* _Given entries_
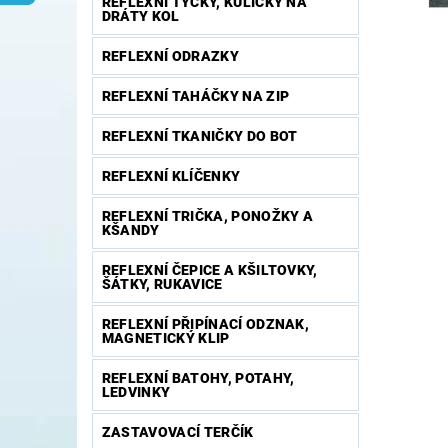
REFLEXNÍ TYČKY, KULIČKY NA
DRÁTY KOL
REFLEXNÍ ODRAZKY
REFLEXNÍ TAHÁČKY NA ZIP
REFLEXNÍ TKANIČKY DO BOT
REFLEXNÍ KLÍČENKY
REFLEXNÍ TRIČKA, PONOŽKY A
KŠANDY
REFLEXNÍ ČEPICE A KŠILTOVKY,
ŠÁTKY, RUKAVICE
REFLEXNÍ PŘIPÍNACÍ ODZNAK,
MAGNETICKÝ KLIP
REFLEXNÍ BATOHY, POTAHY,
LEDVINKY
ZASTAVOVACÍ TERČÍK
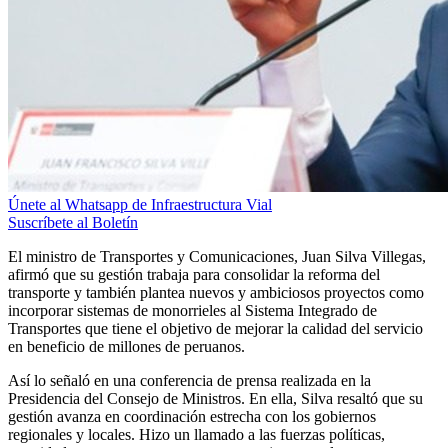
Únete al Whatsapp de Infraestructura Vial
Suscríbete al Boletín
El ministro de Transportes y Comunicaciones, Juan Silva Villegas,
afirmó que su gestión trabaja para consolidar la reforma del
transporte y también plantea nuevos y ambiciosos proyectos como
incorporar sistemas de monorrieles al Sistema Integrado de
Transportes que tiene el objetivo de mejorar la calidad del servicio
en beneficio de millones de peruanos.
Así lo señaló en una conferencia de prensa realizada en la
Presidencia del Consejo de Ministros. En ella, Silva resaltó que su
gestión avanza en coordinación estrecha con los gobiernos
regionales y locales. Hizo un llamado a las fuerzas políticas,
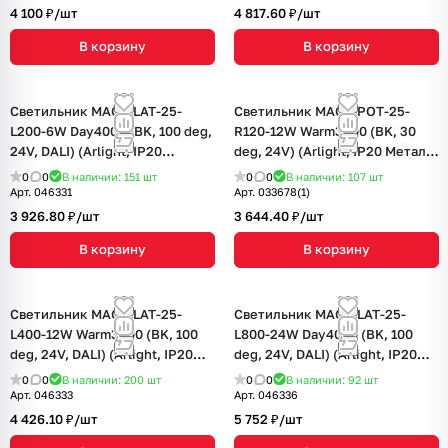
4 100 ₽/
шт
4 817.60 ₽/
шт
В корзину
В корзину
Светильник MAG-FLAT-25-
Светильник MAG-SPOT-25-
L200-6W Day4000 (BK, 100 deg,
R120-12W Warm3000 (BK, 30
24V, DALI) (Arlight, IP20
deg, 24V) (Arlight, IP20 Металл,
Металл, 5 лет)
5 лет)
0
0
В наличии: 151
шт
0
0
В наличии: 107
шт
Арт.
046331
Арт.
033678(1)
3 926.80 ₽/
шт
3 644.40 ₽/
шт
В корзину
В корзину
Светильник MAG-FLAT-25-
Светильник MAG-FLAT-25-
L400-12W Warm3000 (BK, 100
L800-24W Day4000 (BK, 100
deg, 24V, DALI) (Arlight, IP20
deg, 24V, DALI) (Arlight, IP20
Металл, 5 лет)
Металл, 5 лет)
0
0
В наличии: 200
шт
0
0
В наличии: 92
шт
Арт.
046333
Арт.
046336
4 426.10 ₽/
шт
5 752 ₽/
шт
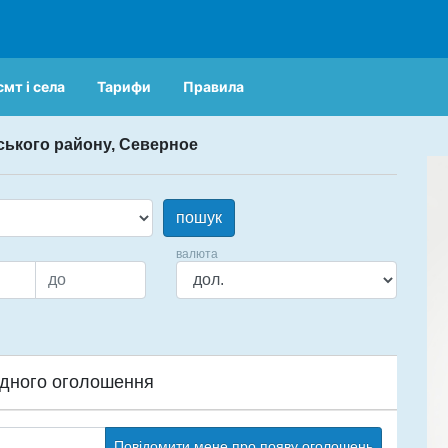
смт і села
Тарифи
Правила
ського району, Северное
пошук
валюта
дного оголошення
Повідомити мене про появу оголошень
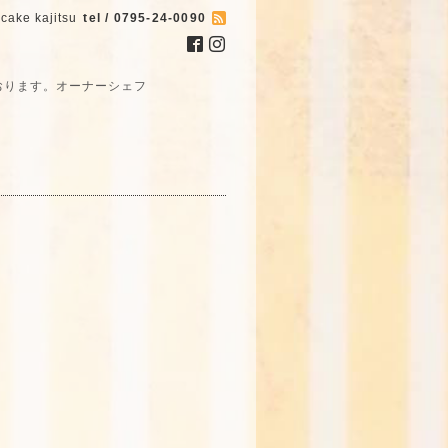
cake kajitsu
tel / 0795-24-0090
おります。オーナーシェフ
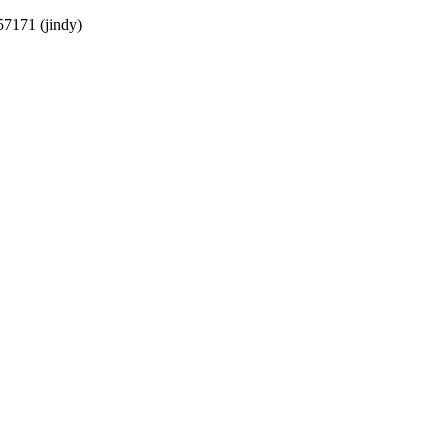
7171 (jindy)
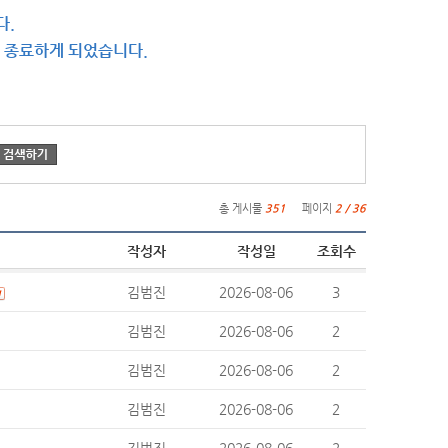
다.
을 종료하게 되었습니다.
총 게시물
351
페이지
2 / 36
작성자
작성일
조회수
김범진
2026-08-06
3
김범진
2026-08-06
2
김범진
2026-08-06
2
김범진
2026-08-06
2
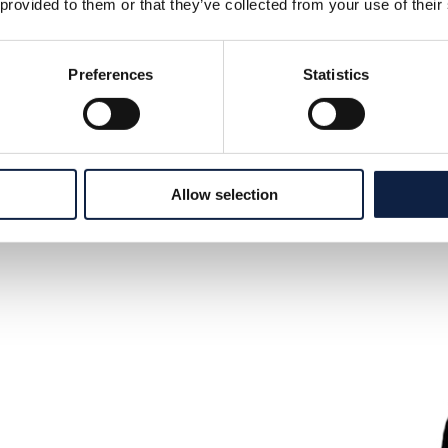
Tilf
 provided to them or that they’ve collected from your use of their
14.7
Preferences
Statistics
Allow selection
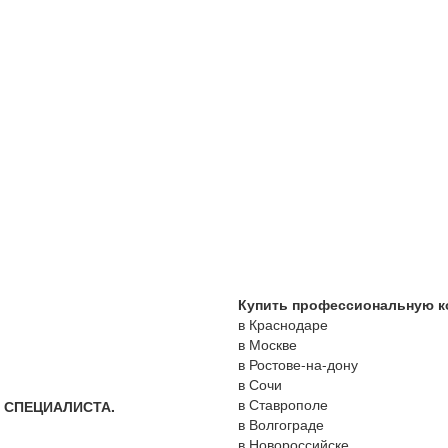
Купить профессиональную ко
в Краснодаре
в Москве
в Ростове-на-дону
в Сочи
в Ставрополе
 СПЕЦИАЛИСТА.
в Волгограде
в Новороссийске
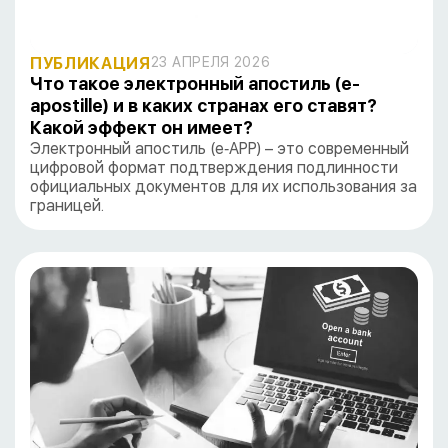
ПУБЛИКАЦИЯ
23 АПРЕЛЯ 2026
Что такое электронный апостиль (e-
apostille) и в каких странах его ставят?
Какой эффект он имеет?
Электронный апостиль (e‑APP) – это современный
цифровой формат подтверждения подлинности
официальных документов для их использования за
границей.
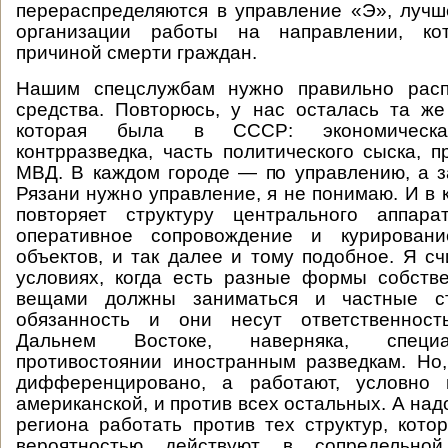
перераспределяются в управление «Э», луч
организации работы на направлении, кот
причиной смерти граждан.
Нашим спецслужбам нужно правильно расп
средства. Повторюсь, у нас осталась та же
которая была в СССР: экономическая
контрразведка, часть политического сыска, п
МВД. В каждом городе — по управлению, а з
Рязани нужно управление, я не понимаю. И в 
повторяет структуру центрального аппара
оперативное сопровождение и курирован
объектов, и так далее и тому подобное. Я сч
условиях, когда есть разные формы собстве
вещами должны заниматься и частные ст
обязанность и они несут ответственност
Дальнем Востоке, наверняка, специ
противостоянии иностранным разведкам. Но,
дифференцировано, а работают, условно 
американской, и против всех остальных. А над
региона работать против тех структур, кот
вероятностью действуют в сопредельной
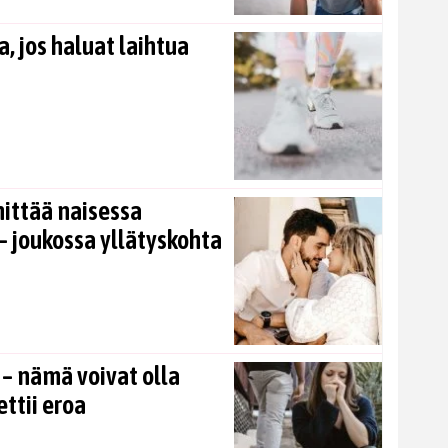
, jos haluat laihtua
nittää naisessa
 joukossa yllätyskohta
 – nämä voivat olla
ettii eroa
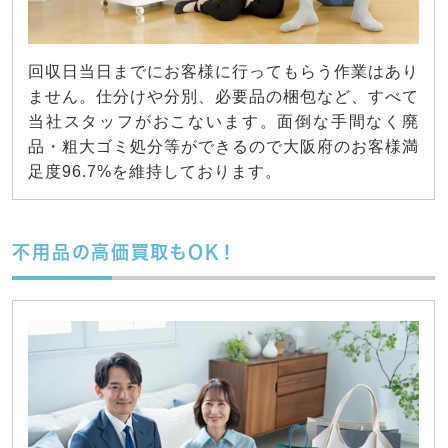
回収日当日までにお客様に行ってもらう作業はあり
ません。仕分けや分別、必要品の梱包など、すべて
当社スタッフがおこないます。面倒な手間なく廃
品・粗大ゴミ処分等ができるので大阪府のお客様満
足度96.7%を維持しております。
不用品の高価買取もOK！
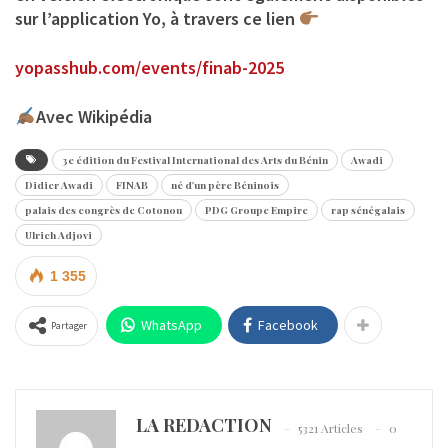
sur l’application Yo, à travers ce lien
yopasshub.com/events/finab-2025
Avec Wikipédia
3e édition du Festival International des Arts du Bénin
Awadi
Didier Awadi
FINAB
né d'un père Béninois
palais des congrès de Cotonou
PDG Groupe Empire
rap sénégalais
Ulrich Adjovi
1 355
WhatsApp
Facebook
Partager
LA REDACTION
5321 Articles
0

* _Task_
Can you retype every line of text in the listing above, character for character, leaving out the pictures?

* _Result for this exercise_
REFLEXNÍ TYČKY, KULIČKY NA
DRÁTY KOL
REFLEXNÍ ODRAZKY
REFLEXNÍ TAHÁČKY NA ZIP
REFLEXNÍ TKANIČKY DO BOT
REFLEXNÍ KLÍČENKY
REFLEXNÍ TRIČKA, PONOŽKY A
KŠANDY
REFLEXNÍ ČEPICE A KŠILTOVKY,
ŠÁTKY, RUKAVICE
REFLEXNÍ PŘIPÍNACÍ ODZNAK,
MAGNETICKÝ KLIP
REFLEXNÍ BATOHY, POTAHY,
LEDVINKY
ZASTAVOVACÍ TERČÍK
Únete al Whatsapp de Infraestructura Vial
Suscríbete al Boletín
El ministro de Transportes y Comunicaciones, Juan Silva Villegas,
afirmó que su gestión trabaja para consolidar la reforma del
transporte y también plantea nuevos y ambiciosos proyectos como
incorporar sistemas de monorrieles al Sistema Integrado de
Transportes que tiene el objetivo de mejorar la calidad del servicio
en beneficio de millones de peruanos.
Así lo señaló en una conferencia de prensa realizada en la
Presidencia del Consejo de Ministros. En ella, Silva resaltó que su
gestión avanza en coordinación estrecha con los gobiernos
regionales y locales. Hizo un llamado a las fuerzas políticas,
4 100 ₽/
шт
4 817.60 ₽/
шт
В корзину
В корзину
Светильник MAG-FLAT-25-
Светильник MAG-SPOT-25-
L200-6W Day4000 (BK, 100 deg,
R120-12W Warm3000 (BK, 30
24V, DALI) (Arlight, IP20
deg, 24V) (Arlight, IP20 Металл,
Металл, 5 лет)
5 лет)
0
0
В наличии: 151
шт
0
0
В наличии: 107
шт
Арт.
046331
Арт.
033678(1)
3 926.80 ₽/
шт
3 644.40 ₽/
шт
В корзину
В корзину
Светильник MAG-FLAT-25-
Светильник MAG-FLAT-25-
L400-12W Warm3000 (BK, 100
L800-24W Day4000 (BK, 100
deg, 24V, DALI) (Arlight, IP20
deg, 24V, DALI) (Arlight, IP20
Металл, 5 лет)
Металл, 5 лет)
0
0
В наличии: 200
шт
0
0
В наличии: 92
шт
Арт.
046333
Арт.
046336
4 426.10 ₽/
шт
5 752 ₽/
шт
смт і села
Тарифи
Правила
ського району, Северное
пошук
валюта
дного оголошення
Повідомити мене про появу оголошень
cake kajitsu
tel / 0795-24-0090
おります。オーナーシェフ
7171 (jindy)
다.
을 종료하게 되었습니다.
총 게시물
351
페이지
2 / 36
작성자
작성일
조회수
김범진
2026-08-06
3
김범진
2026-08-06
2
김범진
2026-08-06
2
김범진
2026-08-06
2
Tilf
 provided to them or that they’ve collected from your use of their
14.7
Preferences
Statistics
Allow selection
Купить профессиональную ко
в Краснодаре
в Москве
в Ростове-на-дону
в Сочи
в Ставрополе
 СПЕЦИАЛИСТА.
в Волгограде
в Новороссийске
ПУБЛИКАЦИЯ
23 АПРЕЛЯ 2026
Что такое электронный апостиль (e-
apostille) и в каких странах его ставят?
Какой эффект он имеет?
Электронный апостиль (e‑APP) – это современный
цифровой формат подтверждения подлинности
официальных документов для их использования за
границей.
перераспределяются в управление «Э», луч
организации работы на направлении, кот
причиной смерти граждан.
Нашим спецслужбам нужно правильно расп
средства. Повторюсь, у нас осталась та же
которая была в СССР: экономическая
контрразведка, часть политического сыска, п
МВД. В каждом городе — по управлению, а з
Рязани нужно управление, я не понимаю. И в 
повторяет структуру центрального аппара
оперативное сопровождение и курирован
объектов, и так далее и тому подобное. Я сч
условиях, когда есть разные формы собстве
вещами должны заниматься и частные ст
обязанность и они несут ответственност
Дальнем Востоке, наверняка, специ
противостоянии иностранным разведкам. Но,
дифференцировано, а работают, условно 
американской, и против всех остальных. А над
региона работать против тех структур, кот
вероятностью действуют в сопредельной
, jos haluat laihtua
nittää naisessa
 joukossa yllätyskohta
 – nämä voivat olla
ettii eroa
回収日当日までにお客様に行ってもらう作業はあり
ません。仕分けや分別、必要品の梱包など、すべて
当社スタッフがおこないます。面倒な手間なく廃
品・粗大ゴミ処分等ができるので大阪府のお客様満
足度96.7%を維持しております。
不用品の高価買取もOK！
sur l’application Yo, à travers ce lien
yopasshub.com/events/finab-2025
Avec Wikipédia
3e édition du Festival International des Arts du Bénin
Awadi
Didier Awadi
FINAB
né d'un père Béninois
palais des congrès de Cotonou
PDG Groupe Empire
rap sénégalais
Ulrich Adjovi
1 355
WhatsApp
Facebook
Partager
LA REDACTION
5321 Articles
0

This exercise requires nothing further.